Beatrice took a train from Duluth to Minneapolis and met Erickson there. The couple went to the Nicollet Hotel where you could get a steak dinner and a night of dancing for $1.10, Erickson recalls.
They were married on Oct. 12, 1947, and honeymooned in White Bear Lake, Minn. They would go on to buy a house in another Twin Cities suburb, St. Louis Park, for the grand sum of $11,000.
A ranger friend of Beatrice’s gave the couple two dozen Colorado blue spruce seedlings. Erickson planted eight of them on the couple’s property.
“Those Colorado spruce are now about 40 feet high,” he said.
The couple moved to Visalia, Calif., about 190 miles north of Los Angeles, in 1952. Erickson worked for Nash Finch, a giant wholesaler.
Many years later, in 1979, the couple took a trip to New Orleans. There, Beatrice had some pain and was forced to return home.
She died on July 21, 1979.
Memories found
After Beatrice died, Bud Erickson went through boxes of her belongings. He found the photo of her and Leonard Sill holding hands in kindergarten and other items.
He was able to track down one of Leonard’s sisters in Fort Lauderdale, Fla., and sent the items to her.
Years rolled on. Leonard’s sisters died.
Bud fell in love again and married his wife, Joan. Together they have six adult children and 14 grandchildren.
In 1990, Bud wanted to show his three daughters the city where Beatrice had started her life. So they went to Chippewa Falls and visited the house where Beatrice grew up. They stopped at the house and chatted with the current owner.
Bud took his daughters to Lake Wissota, where Beatrice’s parents once had a cabin.
Then, a couple of years ago, Bud made his discovery of Leonard’s memorial flag.

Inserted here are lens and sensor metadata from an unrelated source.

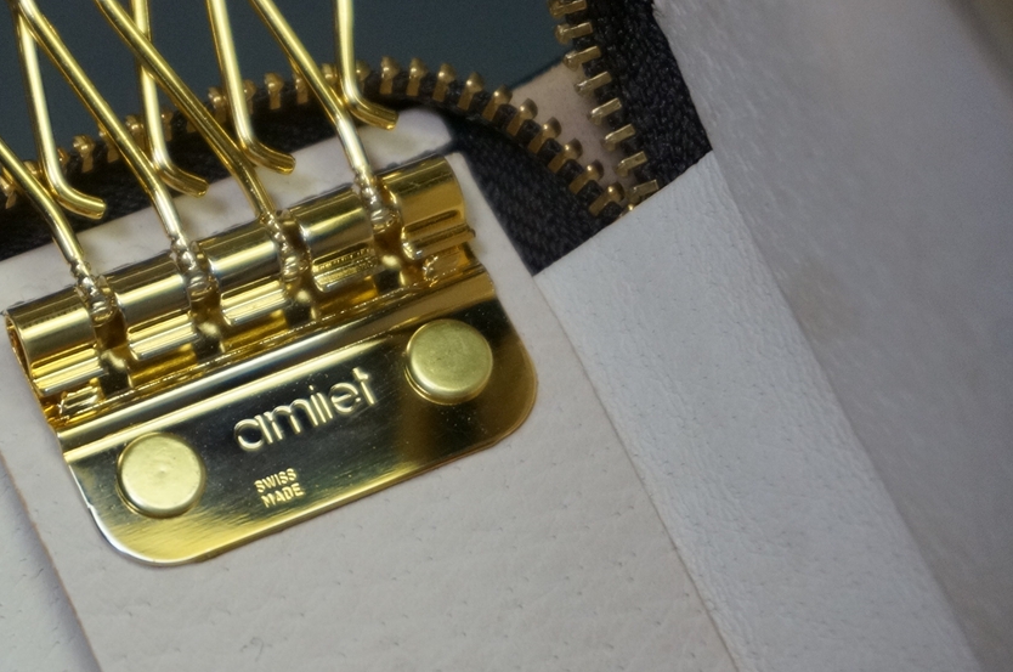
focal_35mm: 106
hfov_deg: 19.3
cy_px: 279
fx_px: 2970
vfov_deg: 12.9
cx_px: 313
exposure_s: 1/160
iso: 1250
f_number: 5.6
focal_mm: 49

And he knew he had to do something.
Avenue of Flags
The city where Bud Erickson lives annually honors deceased veterans with an impressive ceremony called the Avenue of Flags.
Plans were for this year, the 20th year of the event, to display 1,580 flags of deceased American veterans at the Visalia Cemetery on Memorial Day, May 26.

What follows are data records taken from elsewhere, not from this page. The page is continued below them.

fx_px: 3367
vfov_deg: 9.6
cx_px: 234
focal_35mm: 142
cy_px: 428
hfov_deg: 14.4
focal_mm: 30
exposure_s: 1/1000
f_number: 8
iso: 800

Bud Erickson asked the event organizers if they would fly the flag of Leonard Sill, a man with no California connection but an American veteran from Chippewa Falls, Wis.
They said yes.
Leonard Sill’s flag became the 1,524th scheduled to be flown.
But Mother Nature had other plans. On Memorial Day, it was raining in Visalia, which is between Fresno and Bakersfield. And the veterans’ flags could not be flown in their memory.

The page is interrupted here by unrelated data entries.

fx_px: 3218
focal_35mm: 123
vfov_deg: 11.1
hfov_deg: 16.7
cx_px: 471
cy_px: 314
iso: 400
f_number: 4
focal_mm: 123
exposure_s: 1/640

“For those of you that weren’t able to understand why these flags could not be placed in the cemetery as planned, these flags that are casket flags, donated by families of deceased veterans, are made of a material that absorbs water, not sheds it,” wrote William F. Shererer Sr. to the Visalia Times-Delta newspaper on June 16.
“Not too many years ago, all the flags were pretty much soaked because of an unexpected rain and several thousands of dollars were spent in drying them out. Had this not been done, mold and rot would have undoubtedly destroyed all these flags.”
Still, Bud Erickson got his wish.
Leonard Sill’s memory was honored in the same cemetery where Beatrice is buried.
The kids from Chippewa Falls who held hands in kindergarten were reunited.